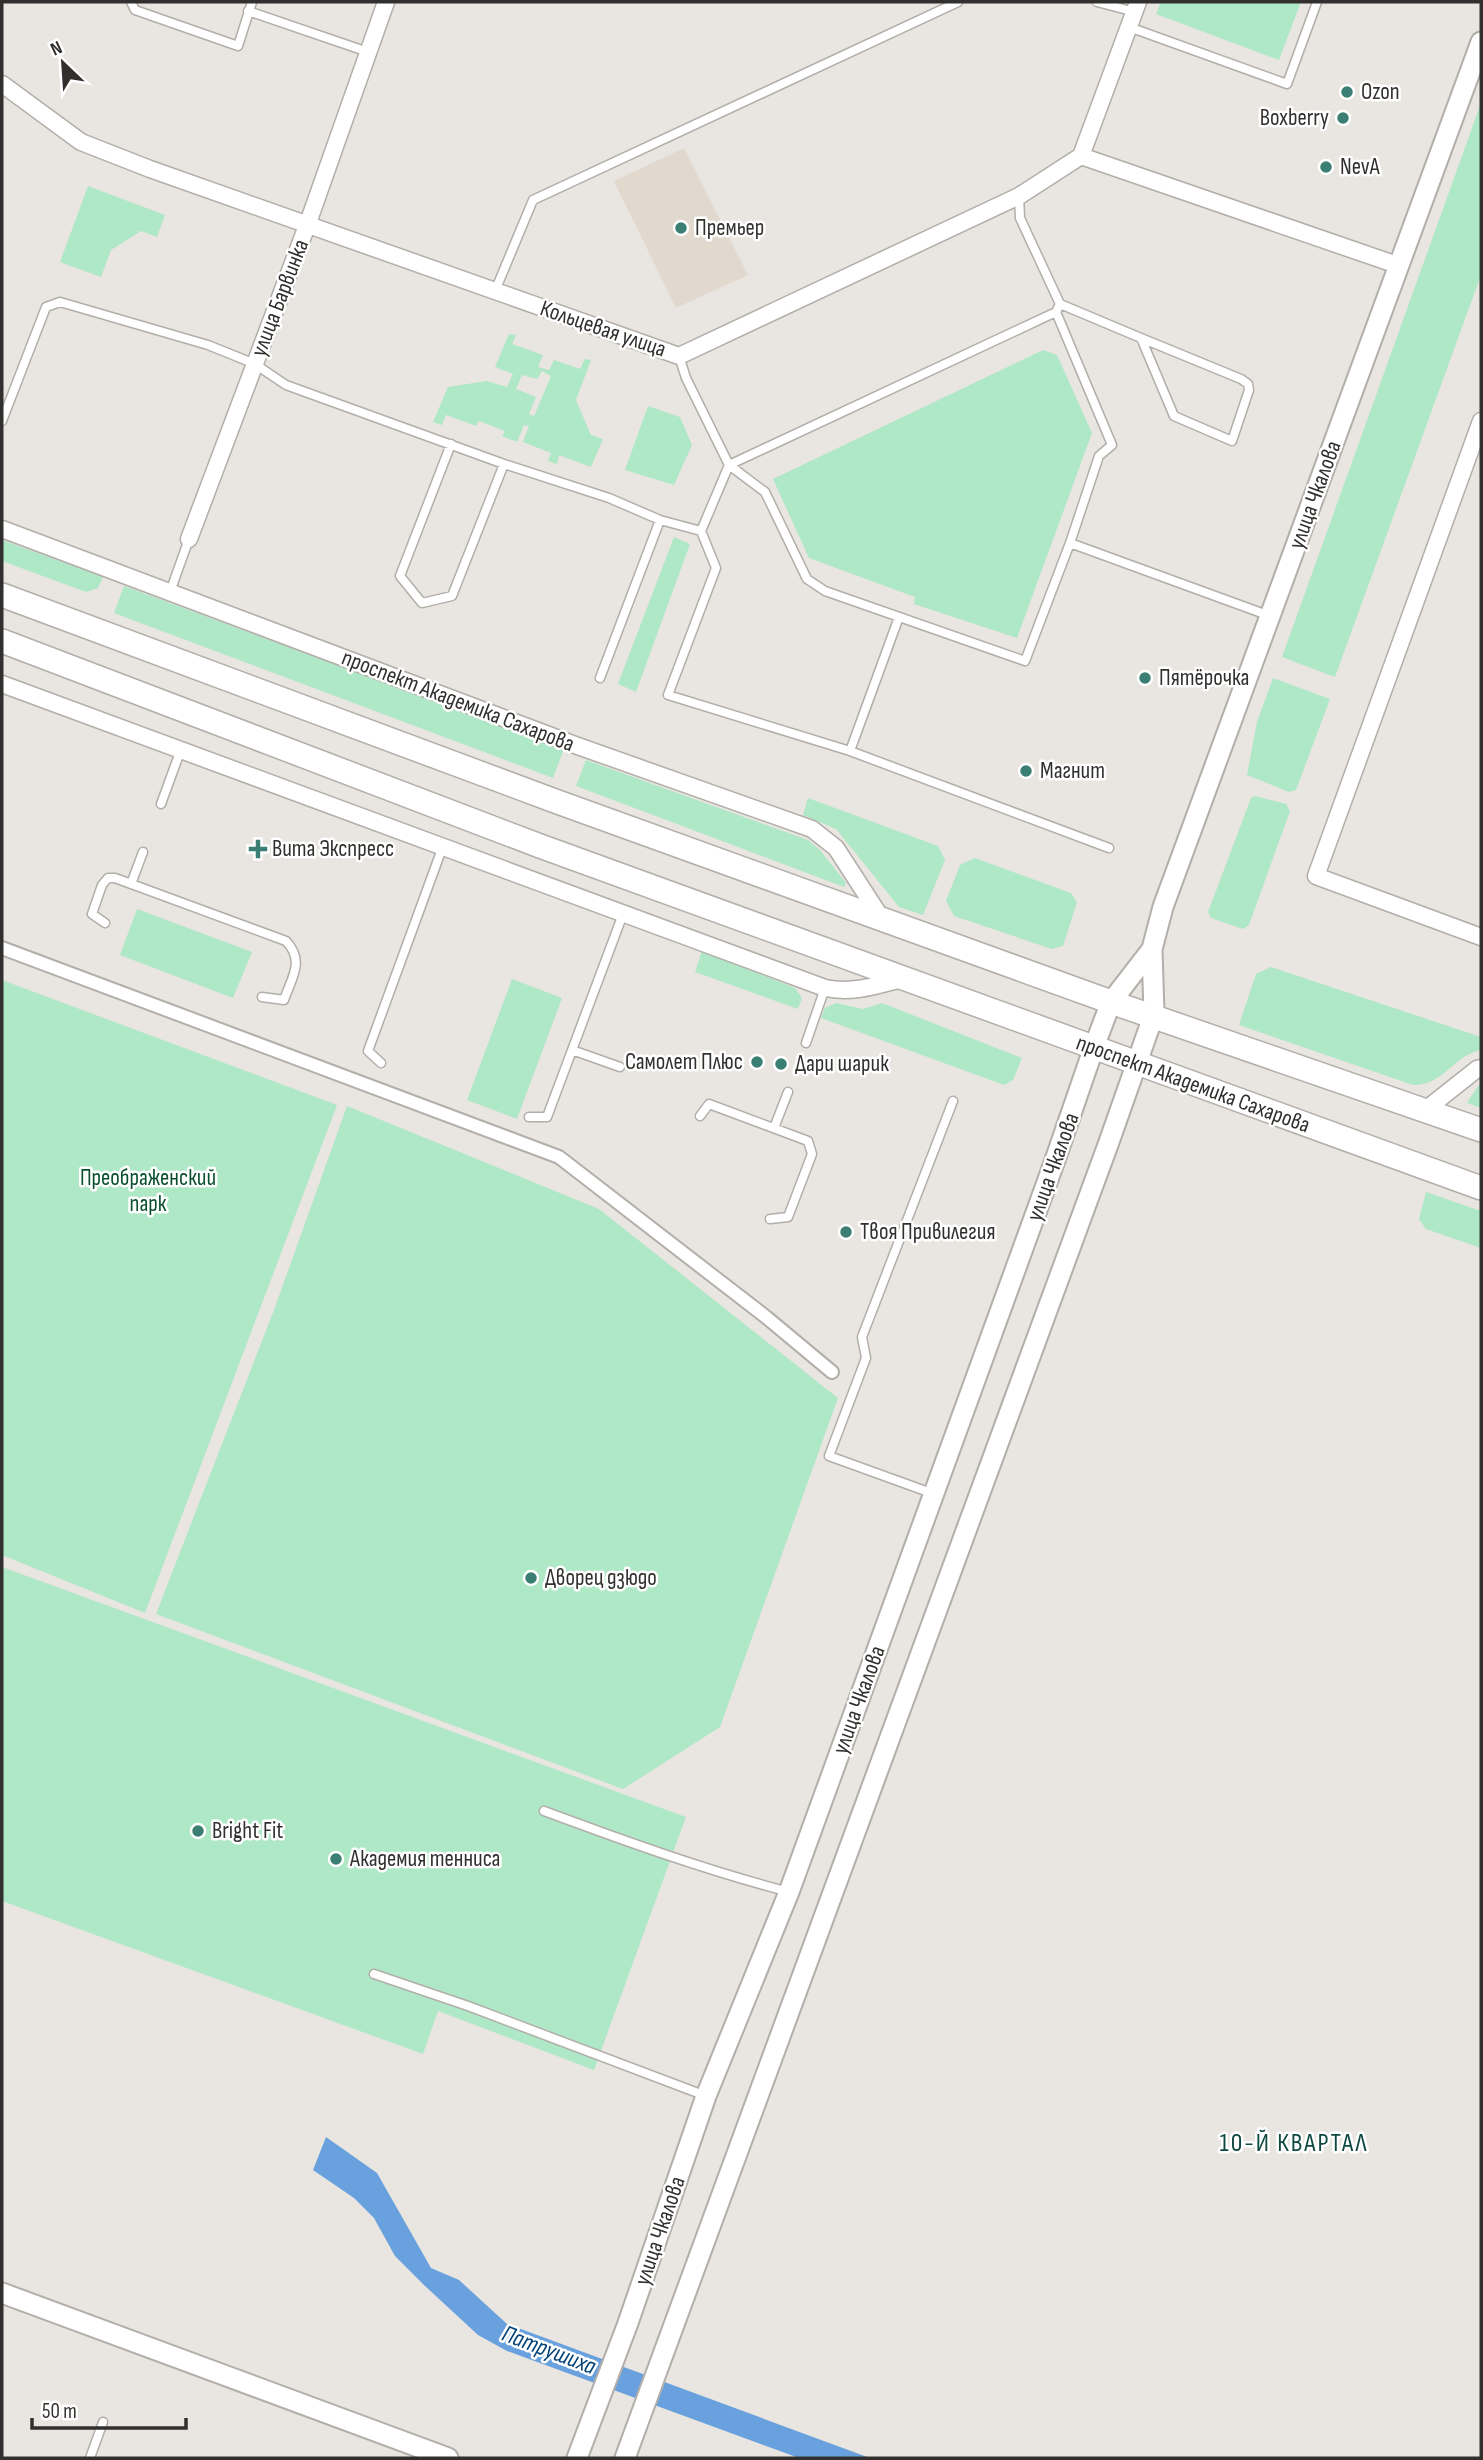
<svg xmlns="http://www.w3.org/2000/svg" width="1483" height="2460" font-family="'Sofia Sans Condensed',sans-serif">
	<rect width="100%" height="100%" fill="#e9e5e0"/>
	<path fill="#e2d9ce" d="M684,148l64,127 -72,33 -62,-127z"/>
	<path fill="#afe8c6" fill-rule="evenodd" d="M1161,2h140l-22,58 -123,-46z
		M1481,103v172l-146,402 -53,-20z
		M88,186l77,29 -8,22 -16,-6 -30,19 -10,27 -41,-15z
		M509,334l7,1 -4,9 31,11 -5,12 11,3 5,-10 26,9 5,-10 6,1 -15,40 15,35 12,4 -12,28 -32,-12 -2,9 -9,-3 3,-8 -28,-11 6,-16 -5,-1 -7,17 -15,-6 3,-5 -26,-10 -3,5 -30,-11 -4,10 -9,-3 15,-35 39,-6 20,6 6,-13 -18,-7zM542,371l9,5 -17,40 -5,-2 7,-17 -20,-8 6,-14 15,4z
		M1043,350l14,5 35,78 -75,205 -103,-34 1,-7 -106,-39 -36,-79z
		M648,406l32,11 12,28 -18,40 -49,-15z
		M674,537l16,7 -54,148 -18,-8z
		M2,540l101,37 -5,11 -12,4 -84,-31z
		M124,586l440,163 -11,29 -439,-165z
		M1273,678l57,21 -34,91 -7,2 -42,-17 10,-53z
		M586,760l222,80 12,10 26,33 -2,4 -268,-101z
		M1255,796l31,8 4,7 -41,114 -6,4 -32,-11 -3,-6 43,-114z
		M808,798l130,48 7,14 -22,55 -24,-8 -63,-78 -33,-14z
		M975,858l96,35 6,9 -14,44 -11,3 -98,-33 -8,-15 14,-36z
		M137,909l115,43 -19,46 -113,-43z
		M702,951l93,37 7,10 -4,11 -103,-37z
		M1271,967l210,70v13c-29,6 -36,35 -68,35l-174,-60 17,-51z
		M512,979l50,19 -45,121 -50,-19z
		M2,980l335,125 -192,508 -143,-58z
		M836,1003l27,6 19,-6 140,55 -9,22 -9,5 -183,-67 4,-10z
		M1481,1084v24l-14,-5 11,-17z
		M347,1106l252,103 239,189 -118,329 -97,62 -467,-175 118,-304z
		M1426,1192l55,19v37l-55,-19 -7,-10z
		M2,1567l684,250 -92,253 -156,-59 -15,43 -421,-153z"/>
	<path fill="#68a1dd" d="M326,2137l51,36 54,95 28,12 48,44 363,134h-71l-292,-107 -29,-16 -53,-49 -30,-30 -21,-38 -20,-20 -41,-28z"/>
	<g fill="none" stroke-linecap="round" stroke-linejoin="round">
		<g stroke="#b2aea9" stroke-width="11">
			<path id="service" d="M131,2l4,8 103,36 14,-44
				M1097,2l38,10
				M248,11l120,41
				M1129,27l158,57 30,-82
				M495,291l38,-91 425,-198
				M1060,304l81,34 33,78 58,25 17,-51 -1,-6 -7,-5 -100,-41
				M679,356l7,22 43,87 327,-153 4,-8 -40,-86 -1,-22
				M2,421l44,-114 14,-5 148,43 47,19 31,21 218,79 105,34 51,22 41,11 28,-66 36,27 42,87 18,12 200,70 45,-118 29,-87 13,-11 -56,-133
				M451,444l-51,132 22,27 30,-7 52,-132
				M701,531l15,37 -48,127 182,56 259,97
				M1070,543l200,73
				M170,592l19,-53
				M600,678l60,-158
				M850,751l49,-134
				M161,804l19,-52
				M131,884l12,-32
				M105,923l-13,-9 10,-29 6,-7h7l171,63c19,20 6,36 -2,59l-22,-3
				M806,1043l19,-55
				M572,1050l48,17
				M381,1063l-13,-12 75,-205
				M700,1116l9,-12 99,37 4,13 -24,63 -18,2
				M529,1117h18l76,-203
				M774,1128l14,-36
				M934,1494l-105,-38 37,-98 -4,-21 91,-236
				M544,1811c81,30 161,59 245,81
				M374,1974l94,32 238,90
				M90,2458l13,-36"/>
		</g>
		<g stroke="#b2aea9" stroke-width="16">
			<path id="pedestrian" d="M2,948l557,209 207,160 66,55"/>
		</g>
		<g stroke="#b2aea9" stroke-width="19">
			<path id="minor" d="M2,84l79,58 69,27 529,187 340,-160 62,-40 57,-154
				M1081,156l319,110
				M1481,421l-165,455 165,61
				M2,529l573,216 237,84 24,19 44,68
				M189,539l119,-316 78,-221
				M2,684l823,304c28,6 53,-3 80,-10
				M1424,1111l53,-42 4,-1"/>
		</g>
		<g stroke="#b2aea9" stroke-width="23">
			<path id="tertiary" d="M2,2293l446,165
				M577,2458l51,-135 78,-227 83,-204 265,-729 40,-116 17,-45 41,-53
				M625,2458l484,-1316 45,-128 -2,-65 11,-42 318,-865"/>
		</g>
		<g stroke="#b2aea9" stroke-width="26">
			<path id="secondary" d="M2,595l553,206 556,201 370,128
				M2,641l538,205 941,342"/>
		</g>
		<use href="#service" stroke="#fff" stroke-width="8"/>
		<use href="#pedestrian" stroke="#fff" stroke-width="12"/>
		<use href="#minor" stroke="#fff" stroke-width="16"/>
		<use href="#tertiary" stroke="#fff" stroke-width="19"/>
		<use href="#secondary" stroke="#fff" stroke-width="23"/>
	</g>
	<g fill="#3b7f74" stroke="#fff" stroke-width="2.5">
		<circle cx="1347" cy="92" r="7"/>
		<circle cx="1343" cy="118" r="7"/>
		<circle cx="1326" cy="167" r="7"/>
		<circle cx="681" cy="228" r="7"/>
		<circle cx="1145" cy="678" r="7"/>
		<circle cx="1026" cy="771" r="7"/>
		<path d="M254.5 838.5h7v7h7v7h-7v7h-7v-7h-7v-7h7z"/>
		<circle cx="757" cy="1062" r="7"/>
		<circle cx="781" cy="1064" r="7"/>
		<circle cx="846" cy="1232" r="7"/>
		<circle cx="531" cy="1578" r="7"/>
		<circle cx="198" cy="1831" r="7"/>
		<circle cx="336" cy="1859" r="7"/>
	</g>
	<g text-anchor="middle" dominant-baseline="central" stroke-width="5" stroke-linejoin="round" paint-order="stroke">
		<g font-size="23" fill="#31302e" stroke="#fff" text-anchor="start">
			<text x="1361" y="92">Ozon</text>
			<text x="1329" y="118" text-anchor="end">Boxberry</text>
			<text x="1340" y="167">NevA</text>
			<text x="695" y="228">Премьер</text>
			<text x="1159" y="678">Пятёрочка</text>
			<text x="1040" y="771">Магнит</text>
			<text x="272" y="849">Вита Экспресс</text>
			<text x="743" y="1062" text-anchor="end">Самолет Плюс</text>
			<text x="795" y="1064">Дари шарик</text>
			<text x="860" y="1232">Твоя Привилегия</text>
			<text x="545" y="1578">Дворец дзюдо</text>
			<text x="212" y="1831">Bright Fit</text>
			<text x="350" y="1859">Академия тенниса</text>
		</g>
		<g font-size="23" fill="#31302e" stroke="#fff">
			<text transform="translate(280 298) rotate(-69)">улица Барвинка</text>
			<text transform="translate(603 329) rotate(19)">Кольцевая улица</text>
			<text transform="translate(1315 495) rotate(-70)">улица Чкалова</text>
			<text transform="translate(458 701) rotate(21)">проспект Академика Сахарова</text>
			<text transform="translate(1193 1084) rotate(20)">проспект Академика Сахарова</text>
			<text transform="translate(1053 1167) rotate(-70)">улица Чкалова</text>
			<text transform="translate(859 1700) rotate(-70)">улица Чкалова</text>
			<text transform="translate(660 2231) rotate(-71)">улица Чкалова</text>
		</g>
		<g font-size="23" fill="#084e30" stroke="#fff">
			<text x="148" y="1178">Преображенский<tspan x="148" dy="26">парк</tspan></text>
		</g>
		<g font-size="24" font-style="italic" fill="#004278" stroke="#fff">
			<text transform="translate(549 2350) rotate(21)">Патрушиха</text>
		</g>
		<g font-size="26" letter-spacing="2" fill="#0e4941" stroke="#fff">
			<text x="1294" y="2143">10-Й КВАРТАЛ</text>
		</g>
	</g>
	<rect width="1483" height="2460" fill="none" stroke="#31302e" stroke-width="7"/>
	<g transform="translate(63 63) rotate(335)" stroke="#ffffff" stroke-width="5" paint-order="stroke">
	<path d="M0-5L12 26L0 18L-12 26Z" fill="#31302e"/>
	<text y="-10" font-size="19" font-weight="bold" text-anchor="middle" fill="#31302e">N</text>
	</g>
	<path d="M32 2418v10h154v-10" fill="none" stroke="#31302e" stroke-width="3.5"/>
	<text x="42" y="2418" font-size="21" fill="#31302e" stroke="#ffffff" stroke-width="5" paint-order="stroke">50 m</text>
</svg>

::::::

What is expected:
Could you reproduce, exactly, every line above from the line with "M347,1106l252,103 239,189 -118,329" to the line with "M451,444l-51,132 22,27 30,-7 52,-132", and no other line? Both ends count.

Solution for this problem:
		M347,1106l252,103 239,189 -118,329 -97,62 -467,-175 118,-304z
		M1426,1192l55,19v37l-55,-19 -7,-10z
		M2,1567l684,250 -92,253 -156,-59 -15,43 -421,-153z"/>
	<path fill="#68a1dd" d="M326,2137l51,36 54,95 28,12 48,44 363,134h-71l-292,-107 -29,-16 -53,-49 -30,-30 -21,-38 -20,-20 -41,-28z"/>
	<g fill="none" stroke-linecap="round" stroke-linejoin="round">
		<g stroke="#b2aea9" stroke-width="11">
			<path id="service" d="M131,2l4,8 103,36 14,-44
				M1097,2l38,10
				M248,11l120,41
				M1129,27l158,57 30,-82
				M495,291l38,-91 425,-198
				M1060,304l81,34 33,78 58,25 17,-51 -1,-6 -7,-5 -100,-41
				M679,356l7,22 43,87 327,-153 4,-8 -40,-86 -1,-22
				M2,421l44,-114 14,-5 148,43 47,19 31,21 218,79 105,34 51,22 41,11 28,-66 36,27 42,87 18,12 200,70 45,-118 29,-87 13,-11 -56,-133
				M451,444l-51,132 22,27 30,-7 52,-132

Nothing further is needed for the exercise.